* Work instructions *
Answer these questions from the coaching text below:
(a) What four things do elite coaches refine?
(b) Under what three conditions will kids "run through a wall" for coaches?
(c) From whom, in particular, do coaches need support?

* Supplied text *

******************************

The lessons flow from the title.
1. Mastery is relative. Coaching professionals and pre-teens is not the same. Even coaching girls and boys is not the same, according to a woman four-time state championship girls' coach who also coached boys to the state finals.
Elite coaches master simplicity. They refine fundamentals, teaching, communication, and motivation.
I had one group that seemed incapable of running the simplest of actions. It reduced to pass and cut. It wasn't a lack of their effort or my instruction. The next group wasn't inherently smarter, nor was I but they 'got it'.
2. There's art. If there were no art, "any idiot with a whistle" could coach. Kids will "run through a wall" for coaches if they have a purpose, a degree of autonomy, and self-belief.
Coaches need support, especially from parents. How can anyone expect a child to listen to their coach if the parents badmouth the coach? So the art includes getting buy-in from parents to add value for their children.

******************************

* Given records *
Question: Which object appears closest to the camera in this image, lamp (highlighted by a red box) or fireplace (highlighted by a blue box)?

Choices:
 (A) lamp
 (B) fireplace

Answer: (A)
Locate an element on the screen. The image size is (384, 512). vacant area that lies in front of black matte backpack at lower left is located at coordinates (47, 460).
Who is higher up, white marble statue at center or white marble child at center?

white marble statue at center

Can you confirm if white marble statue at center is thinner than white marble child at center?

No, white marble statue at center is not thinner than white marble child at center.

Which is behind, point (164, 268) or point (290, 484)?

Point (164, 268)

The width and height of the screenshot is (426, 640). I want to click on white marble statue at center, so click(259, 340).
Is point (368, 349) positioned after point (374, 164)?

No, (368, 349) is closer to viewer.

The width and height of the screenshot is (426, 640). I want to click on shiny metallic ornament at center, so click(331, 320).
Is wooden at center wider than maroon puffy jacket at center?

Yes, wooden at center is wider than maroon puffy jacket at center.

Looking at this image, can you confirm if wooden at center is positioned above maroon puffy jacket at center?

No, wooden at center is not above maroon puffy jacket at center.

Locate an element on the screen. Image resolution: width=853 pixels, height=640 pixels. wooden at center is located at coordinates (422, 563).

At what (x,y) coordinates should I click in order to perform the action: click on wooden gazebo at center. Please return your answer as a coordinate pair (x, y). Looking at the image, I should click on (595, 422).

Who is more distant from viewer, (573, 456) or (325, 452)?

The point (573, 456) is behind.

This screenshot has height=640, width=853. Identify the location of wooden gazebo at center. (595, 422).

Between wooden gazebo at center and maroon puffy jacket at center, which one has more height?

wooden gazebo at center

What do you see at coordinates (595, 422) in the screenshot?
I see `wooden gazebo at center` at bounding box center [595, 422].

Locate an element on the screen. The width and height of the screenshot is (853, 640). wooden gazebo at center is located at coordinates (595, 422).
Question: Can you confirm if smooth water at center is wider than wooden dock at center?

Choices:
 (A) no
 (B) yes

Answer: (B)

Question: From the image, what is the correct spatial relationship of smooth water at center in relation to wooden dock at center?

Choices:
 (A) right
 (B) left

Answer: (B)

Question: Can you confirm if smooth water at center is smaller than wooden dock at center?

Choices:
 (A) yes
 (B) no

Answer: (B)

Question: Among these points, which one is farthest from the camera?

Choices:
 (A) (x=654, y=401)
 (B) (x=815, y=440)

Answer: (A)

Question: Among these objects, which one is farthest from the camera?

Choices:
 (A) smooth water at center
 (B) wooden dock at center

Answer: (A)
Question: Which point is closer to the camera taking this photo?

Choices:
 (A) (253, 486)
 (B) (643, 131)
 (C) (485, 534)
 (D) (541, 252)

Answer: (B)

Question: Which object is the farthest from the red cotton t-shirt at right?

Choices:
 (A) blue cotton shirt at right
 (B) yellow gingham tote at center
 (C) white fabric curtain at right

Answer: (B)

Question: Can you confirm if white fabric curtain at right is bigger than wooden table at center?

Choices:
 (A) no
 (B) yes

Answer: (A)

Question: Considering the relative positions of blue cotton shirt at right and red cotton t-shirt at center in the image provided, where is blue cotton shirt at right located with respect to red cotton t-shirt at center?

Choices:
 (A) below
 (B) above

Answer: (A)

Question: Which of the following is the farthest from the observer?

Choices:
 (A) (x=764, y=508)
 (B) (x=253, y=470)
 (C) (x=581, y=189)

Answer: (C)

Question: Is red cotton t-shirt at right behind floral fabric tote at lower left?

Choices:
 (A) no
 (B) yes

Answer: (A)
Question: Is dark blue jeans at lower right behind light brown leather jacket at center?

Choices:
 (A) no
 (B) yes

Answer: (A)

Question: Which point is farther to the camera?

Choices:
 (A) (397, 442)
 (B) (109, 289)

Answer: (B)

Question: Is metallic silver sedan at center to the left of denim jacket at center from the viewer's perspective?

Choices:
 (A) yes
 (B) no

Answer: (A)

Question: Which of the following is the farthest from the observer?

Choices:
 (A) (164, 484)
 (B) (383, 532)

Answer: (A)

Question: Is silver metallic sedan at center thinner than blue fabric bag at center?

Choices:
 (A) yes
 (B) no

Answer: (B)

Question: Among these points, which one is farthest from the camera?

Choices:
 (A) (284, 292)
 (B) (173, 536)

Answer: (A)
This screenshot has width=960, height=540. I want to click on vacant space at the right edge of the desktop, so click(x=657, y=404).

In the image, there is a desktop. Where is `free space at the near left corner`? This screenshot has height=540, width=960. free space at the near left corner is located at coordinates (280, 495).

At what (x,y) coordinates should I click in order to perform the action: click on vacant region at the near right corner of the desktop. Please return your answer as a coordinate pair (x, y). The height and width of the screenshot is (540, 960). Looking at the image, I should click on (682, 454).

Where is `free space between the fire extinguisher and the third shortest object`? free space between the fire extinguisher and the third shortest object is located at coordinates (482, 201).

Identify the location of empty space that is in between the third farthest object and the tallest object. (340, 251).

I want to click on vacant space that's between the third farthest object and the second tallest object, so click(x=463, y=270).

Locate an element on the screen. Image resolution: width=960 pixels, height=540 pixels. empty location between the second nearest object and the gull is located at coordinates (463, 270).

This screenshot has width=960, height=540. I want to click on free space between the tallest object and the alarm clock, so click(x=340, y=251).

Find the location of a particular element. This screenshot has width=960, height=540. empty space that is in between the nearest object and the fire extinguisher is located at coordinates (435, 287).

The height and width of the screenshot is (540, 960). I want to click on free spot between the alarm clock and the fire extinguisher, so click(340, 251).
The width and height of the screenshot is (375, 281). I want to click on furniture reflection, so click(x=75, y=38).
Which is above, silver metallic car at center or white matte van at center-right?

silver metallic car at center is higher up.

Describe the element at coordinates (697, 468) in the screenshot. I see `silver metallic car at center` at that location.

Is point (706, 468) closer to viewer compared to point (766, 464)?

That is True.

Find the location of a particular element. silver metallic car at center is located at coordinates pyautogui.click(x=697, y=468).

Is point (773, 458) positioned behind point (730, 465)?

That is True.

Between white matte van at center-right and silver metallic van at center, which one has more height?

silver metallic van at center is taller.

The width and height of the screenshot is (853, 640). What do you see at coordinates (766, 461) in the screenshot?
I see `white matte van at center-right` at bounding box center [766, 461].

******************************

* Exercise output *
(a) Fundamentals, teaching, communication, and motivation.
(b) If they have a purpose, a degree of autonomy, and self-belief.
(c) Parents.